It seems that a clockwork mechanism recovered in 60 metres of water from the wreck that went down in 82 BC is the only evidence of such a device in the world. The computer was described by Dr. Derek de Solla Price, an American with a grant to study the device as a box with dials on the outside and a very complex assembly of gear wheels mounted within, probably resembling a well made 18th century clock.
Doors hinged to the box served to protect the dials, and on them, as well as on all other available surfaces, there were long Greek inscriptions describing the construction and operation of the instrument.
There are at least twenty gear wheels, all made of a low tin bronze, including a very sophisticated assembly of gears that probably functioned as a differential gear system. The input was through an axle, probably rotated by hand, that turned two trains of gears and, eventually, pointers on the dials. Thus, when the main axle was turned, all the pointers turned simultaneously at various speeds.
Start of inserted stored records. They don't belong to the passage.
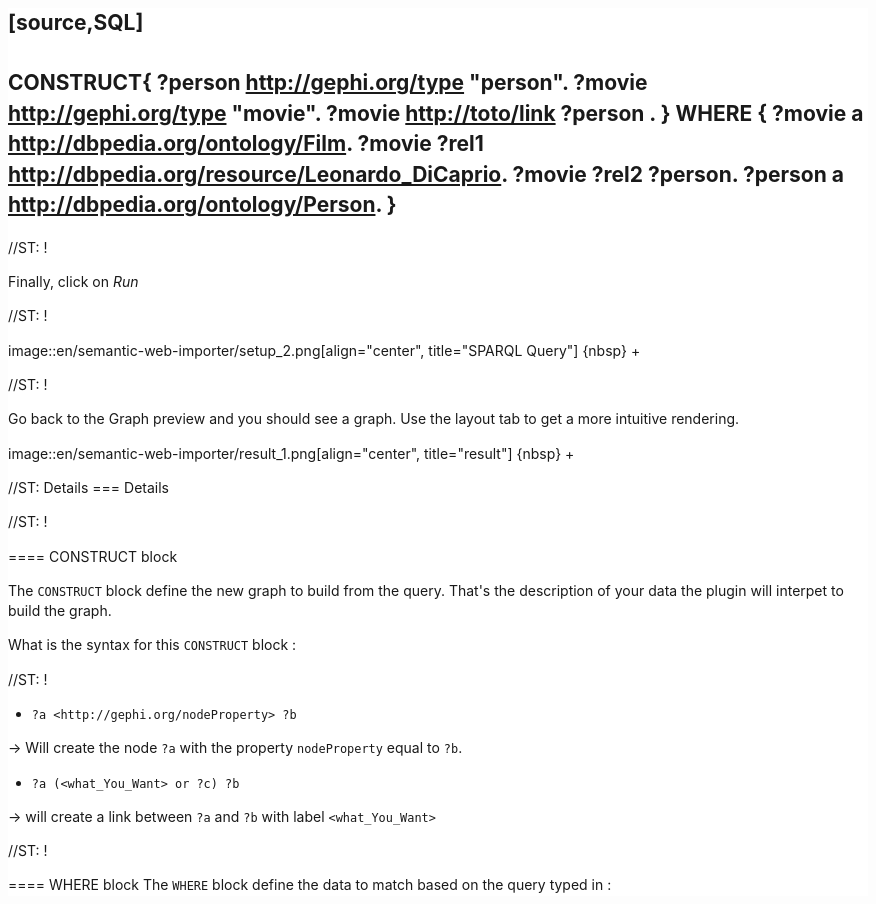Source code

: [source,SQL]
----
CONSTRUCT{
  ?person <http://gephi.org/type> "person".
  ?movie <http://gephi.org/type> "movie".
  ?movie <http://toto/link> ?person .
}
WHERE
{
 ?movie a <http://dbpedia.org/ontology/Film>.
 ?movie ?rel1 <http://dbpedia.org/resource/Leonardo_DiCaprio>.
 ?movie ?rel2 ?person.
 ?person a <http://dbpedia.org/ontology/Person>.
}
----

//ST: !

Finally, click on *Run*

//ST: !

image::en/semantic-web-importer/setup_2.png[align="center", title="SPARQL Query"]
{nbsp} +

//ST: !

Go back to the Graph preview and you should see a graph. Use the layout tab to get a more intuitive rendering.

image::en/semantic-web-importer/result_1.png[align="center", title="result"]
{nbsp} +

//ST: Details
=== Details

//ST: !

==== CONSTRUCT block

The `CONSTRUCT` block define the new graph to build from the query. That's the description of your data the plugin will interpet
to build the graph.

What is the syntax for this `CONSTRUCT` block :

//ST: !

- `?a <http://gephi.org/nodeProperty> ?b`

-> Will create the node `?a` with the property `nodeProperty` equal to `?b`.

- `?a (<what_You_Want> or ?c) ?b`

-> will create a link between `?a` and `?b` with label `<what_You_Want>`

//ST: !

==== WHERE block
The `WHERE` block define the data to match based on the query typed in :
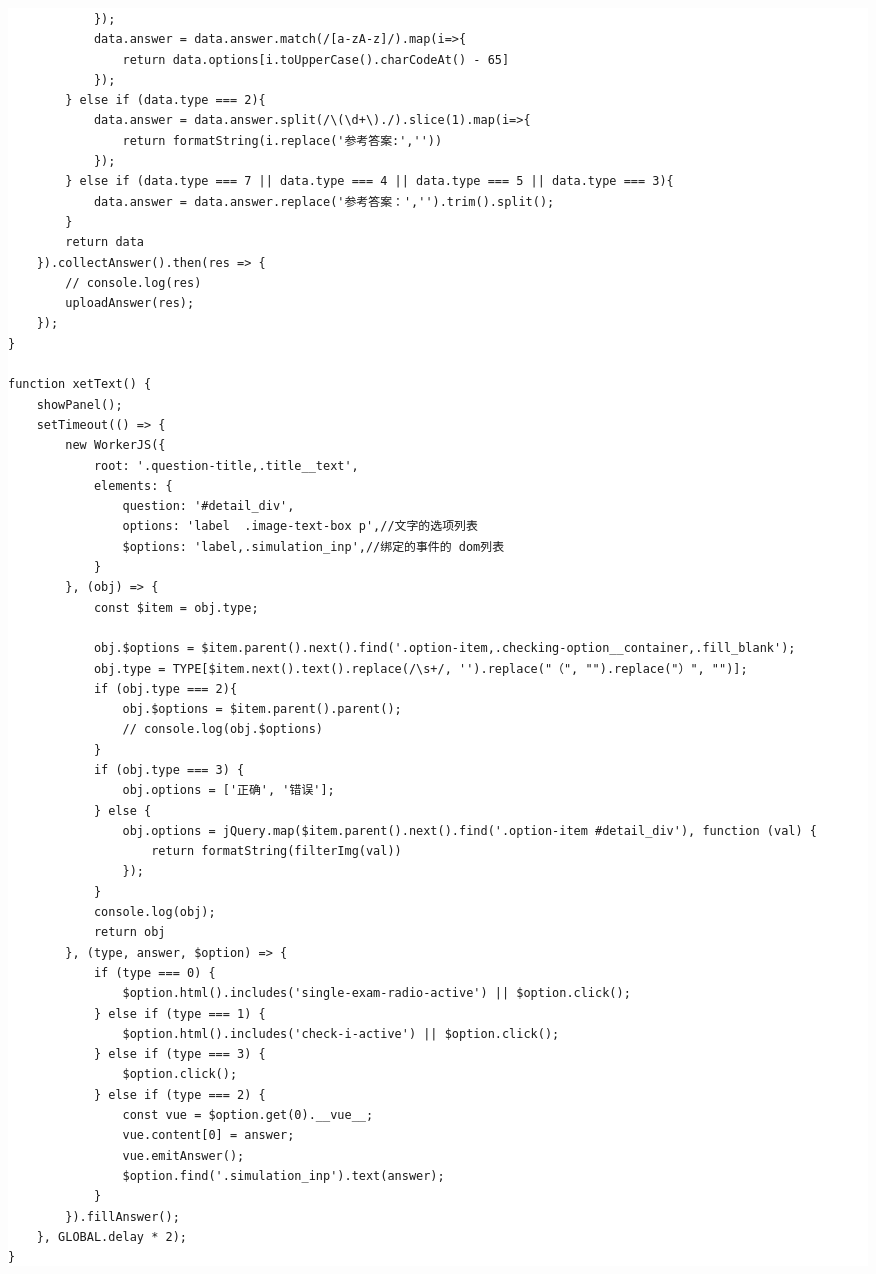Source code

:                 });
                data.answer = data.answer.match(/[a-zA-z]/).map(i=>{
                    return data.options[i.toUpperCase().charCodeAt() - 65]
                });
            } else if (data.type === 2){
                data.answer = data.answer.split(/\(\d+\)./).slice(1).map(i=>{
                    return formatString(i.replace('参考答案:',''))
                });
            } else if (data.type === 7 || data.type === 4 || data.type === 5 || data.type === 3){
                data.answer = data.answer.replace('参考答案：','').trim().split();
            }
            return data
        }).collectAnswer().then(res => {
            // console.log(res)
            uploadAnswer(res);
        });
    }

    function xetText() {
        showPanel();
        setTimeout(() => {
            new WorkerJS({
                root: '.question-title,.title__text',
                elements: {
                    question: '#detail_div',
                    options: 'label  .image-text-box p',//文字的选项列表
                    $options: 'label,.simulation_inp',//绑定的事件的 dom列表
                }
            }, (obj) => {
                const $item = obj.type;

                obj.$options = $item.parent().next().find('.option-item,.checking-option__container,.fill_blank');
                obj.type = TYPE[$item.next().text().replace(/\s+/, '').replace("（", "").replace("）", "")];
                if (obj.type === 2){
                    obj.$options = $item.parent().parent();
                    // console.log(obj.$options)
                }
                if (obj.type === 3) {
                    obj.options = ['正确', '错误'];
                } else {
                    obj.options = jQuery.map($item.parent().next().find('.option-item #detail_div'), function (val) {
                        return formatString(filterImg(val))
                    });
                }
                console.log(obj);
                return obj
            }, (type, answer, $option) => {
                if (type === 0) {
                    $option.html().includes('single-exam-radio-active') || $option.click();
                } else if (type === 1) {
                    $option.html().includes('check-i-active') || $option.click();
                } else if (type === 3) {
                    $option.click();
                } else if (type === 2) {
                    const vue = $option.get(0).__vue__;
                    vue.content[0] = answer;
                    vue.emitAnswer();
                    $option.find('.simulation_inp').text(answer);
                }
            }).fillAnswer();
        }, GLOBAL.delay * 2);
    }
The mechanism must have worked, because it was mended twice and assumptions have been made that it was in use at the time of the wreck.
Nothing like this remarkable instrument is preserved elsewhere. Its authenticity is unquestioned but, because there is nothing comparable its true application is still unknown. The closest known similar mechanism is a thirteenth century Islamic calendar computer.
The device is on display in the National Archaeological Museum in Athens. There is a one line explanation saying something like computer from Anti-Kythera.